> [About this exercise]: In the comment thread, which program does one commenter use on a Windows machine?

> [Passage]:
Next I hope to see an article about how to deal with content duplicated across the Web, especially commonly duplicated content such as product descriptions.
One more reason could be x-robots-noindex directive returned in the HTTP headers for the page.
SEO Doctor add-on for detects all of them automatically in 5 sec :)
https://www.prelovac.com/vladimir/browser-addons/seo-doctor
Thumbs up Pete. I find that I thrive on having list "to do's" like this. Even if I eventually do it all from memory, having a list that spells it out, step by step, (like yours) always keeps me focused.
Hey GNC, you seem Firegolem with these changes of avatar ;)
I just couldn't bring myself to get rid of my faithful old buddy. He's been gone for almost 4 years now and I still miss him.
PS - Nice to see you today at the webinar.
I to find these type of processes especially helpful. Efficiency is one of the most valuable assets.
-seomozer in training
Bookmarked checklist, check!
I love this guide Pete! It's the short and sweet guides like this that really help me out. I sometimes get very lost in the large posts, but ones like this are much more easy to digest.
One thing I always do is run the URL through Integrity, that will show me any errors it may have too. It's not necessarily 100% complete but it helps me out and it's automated so there's no problem with a bit of extra information. Just a note: Integrity is an application for OS X, not sure what alternatives there are for Windows, sorry!! If someone could reply to this with an alternative, that would be great.
I'm 100% going to action this. Going to keep it in my bookmark and head back to it maybe this evening or tomorrow evening when I'm doing a bit of research for my personal site. Thanks again! :-)
Xenu's Link Sleuth is what I use on my Windows machine. I use Integrity on my Mac.

> [The data]:
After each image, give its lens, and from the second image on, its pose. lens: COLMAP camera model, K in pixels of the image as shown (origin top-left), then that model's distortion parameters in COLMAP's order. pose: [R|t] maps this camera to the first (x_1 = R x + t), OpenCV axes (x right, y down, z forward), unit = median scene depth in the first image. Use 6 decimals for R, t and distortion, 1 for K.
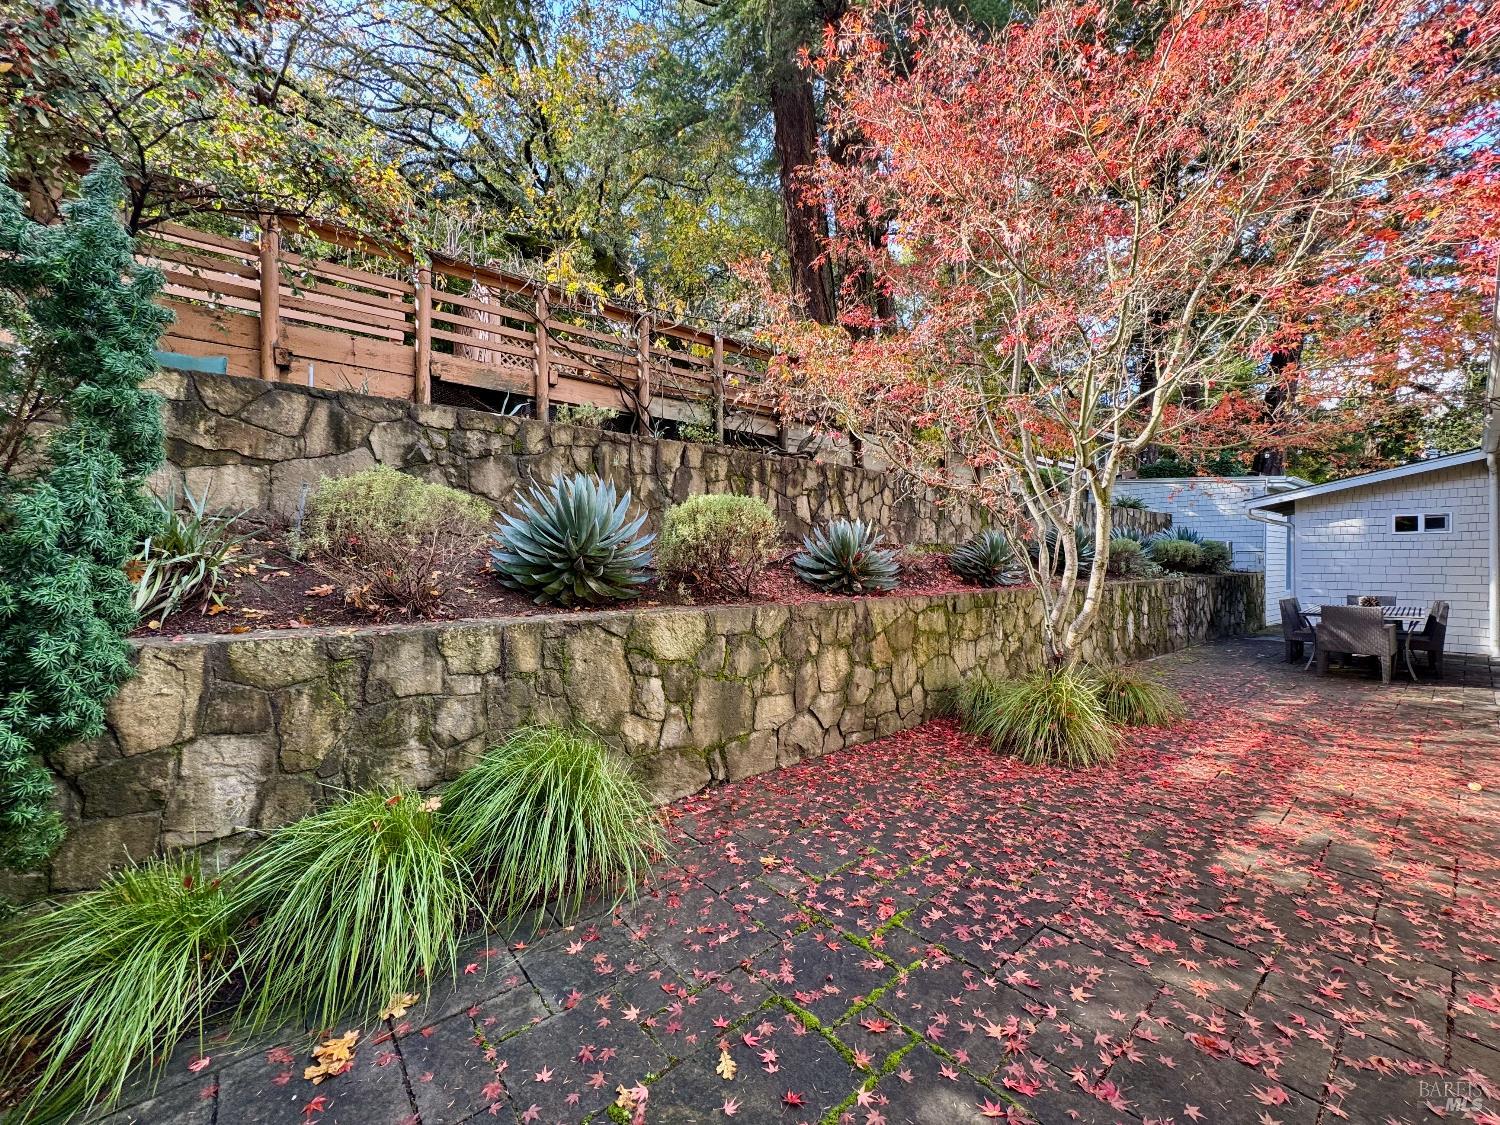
lens RADIAL K [[600.2, 0, 748.6], [0, 600.2, 561.1], [0, 0, 1]] dist [-0.004718, -0.000427]
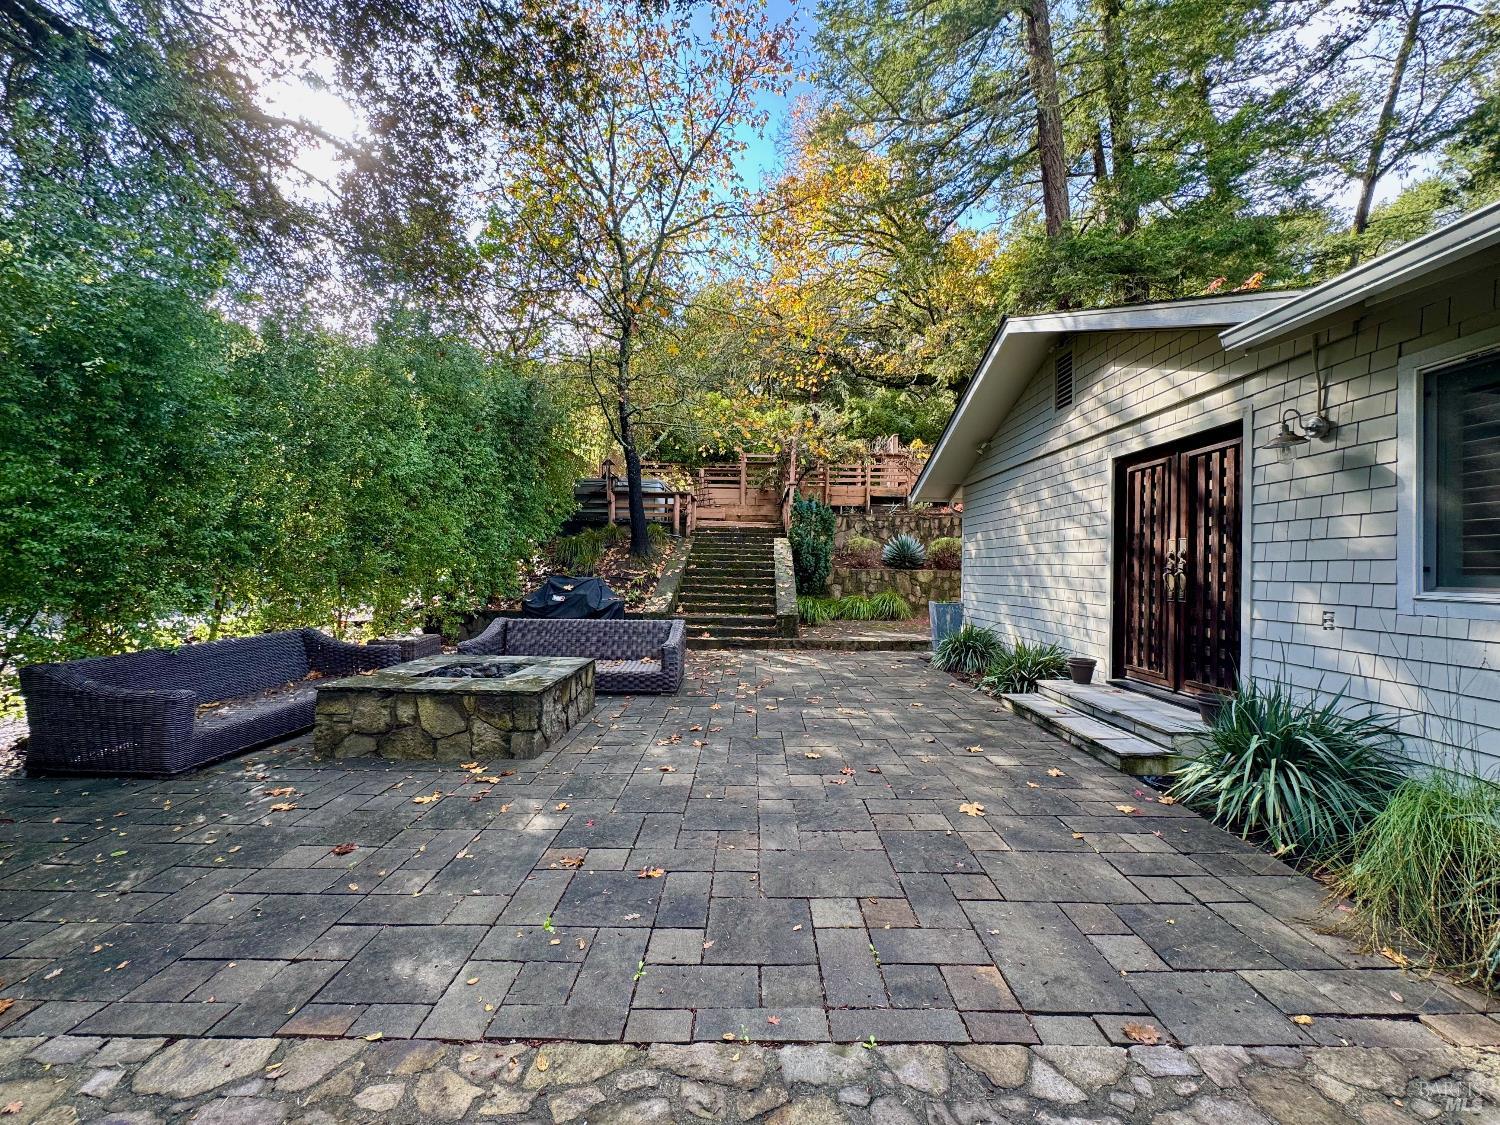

> [Solution to this task]: Xenu's Link Sleuth.